──────── INFORMATION
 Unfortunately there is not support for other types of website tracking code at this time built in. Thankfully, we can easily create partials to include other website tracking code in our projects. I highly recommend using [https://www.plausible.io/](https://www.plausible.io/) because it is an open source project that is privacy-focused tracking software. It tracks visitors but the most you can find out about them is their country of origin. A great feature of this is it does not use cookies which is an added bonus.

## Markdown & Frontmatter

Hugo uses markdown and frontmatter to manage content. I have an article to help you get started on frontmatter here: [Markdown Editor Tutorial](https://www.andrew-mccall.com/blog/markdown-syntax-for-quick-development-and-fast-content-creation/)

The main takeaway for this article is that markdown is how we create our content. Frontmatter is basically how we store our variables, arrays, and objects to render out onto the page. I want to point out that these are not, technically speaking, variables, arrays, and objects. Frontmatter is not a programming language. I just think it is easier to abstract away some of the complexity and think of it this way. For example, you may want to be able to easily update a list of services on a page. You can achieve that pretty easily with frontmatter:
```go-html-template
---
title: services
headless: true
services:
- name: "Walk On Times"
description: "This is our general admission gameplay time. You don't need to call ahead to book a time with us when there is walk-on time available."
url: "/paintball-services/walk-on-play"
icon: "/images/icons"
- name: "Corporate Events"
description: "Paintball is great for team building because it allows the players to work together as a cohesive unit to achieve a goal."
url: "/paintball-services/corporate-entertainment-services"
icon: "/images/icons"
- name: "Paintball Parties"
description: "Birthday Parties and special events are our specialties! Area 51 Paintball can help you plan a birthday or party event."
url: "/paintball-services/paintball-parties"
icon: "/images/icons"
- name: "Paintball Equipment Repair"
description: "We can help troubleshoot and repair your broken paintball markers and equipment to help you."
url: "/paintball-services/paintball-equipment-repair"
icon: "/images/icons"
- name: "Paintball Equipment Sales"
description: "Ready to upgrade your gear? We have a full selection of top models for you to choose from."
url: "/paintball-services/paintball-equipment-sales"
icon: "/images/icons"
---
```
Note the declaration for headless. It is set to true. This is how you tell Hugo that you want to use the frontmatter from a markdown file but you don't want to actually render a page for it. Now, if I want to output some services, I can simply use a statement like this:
────────────────
**YOUR TASK:** When you repeat the data, keep each line exactly as given.

**RESPONSE TO THE TASK:**
 Unfortunately there is not support for other types of website tracking code at this time built in. Thankfully, we can easily create partials to include other website tracking code in our projects. I highly recommend using [https://www.plausible.io/](https://www.plausible.io/) because it is an open source project that is privacy-focused tracking software. It tracks visitors but the most you can find out about them is their country of origin. A great feature of this is it does not use cookies which is an added bonus.

## Markdown & Frontmatter

Hugo uses markdown and frontmatter to manage content. I have an article to help you get started on frontmatter here: [Markdown Editor Tutorial](https://www.andrew-mccall.com/blog/markdown-syntax-for-quick-development-and-fast-content-creation/)

The main takeaway for this article is that markdown is how we create our content. Frontmatter is basically how we store our variables, arrays, and objects to render out onto the page. I want to point out that these are not, technically speaking, variables, arrays, and objects. Frontmatter is not a programming language. I just think it is easier to abstract away some of the complexity and think of it this way. For example, you may want to be able to easily update a list of services on a page. You can achieve that pretty easily with frontmatter:
```go-html-template
---
title: services
headless: true
services:
- name: "Walk On Times"
description: "This is our general admission gameplay time. You don't need to call ahead to book a time with us when there is walk-on time available."
url: "/paintball-services/walk-on-play"
icon: "/images/icons"
- name: "Corporate Events"
description: "Paintball is great for team building because it allows the players to work together as a cohesive unit to achieve a goal."
url: "/paintball-services/corporate-entertainment-services"
icon: "/images/icons"
- name: "Paintball Parties"
description: "Birthday Parties and special events are our specialties! Area 51 Paintball can help you plan a birthday or party event."
url: "/paintball-services/paintball-parties"
icon: "/images/icons"
- name: "Paintball Equipment Repair"
description: "We can help troubleshoot and repair your broken paintball markers and equipment to help you."
url: "/paintball-services/paintball-equipment-repair"
icon: "/images/icons"
- name: "Paintball Equipment Sales"
description: "Ready to upgrade your gear? We have a full selection of top models for you to choose from."
url: "/paintball-services/paintball-equipment-sales"
icon: "/images/icons"
---
```
Note the declaration for headless. It is set to true. This is how you tell Hugo that you want to use the frontmatter from a markdown file but you don't want to actually render a page for it. Now, if I want to output some services, I can simply use a statement like this:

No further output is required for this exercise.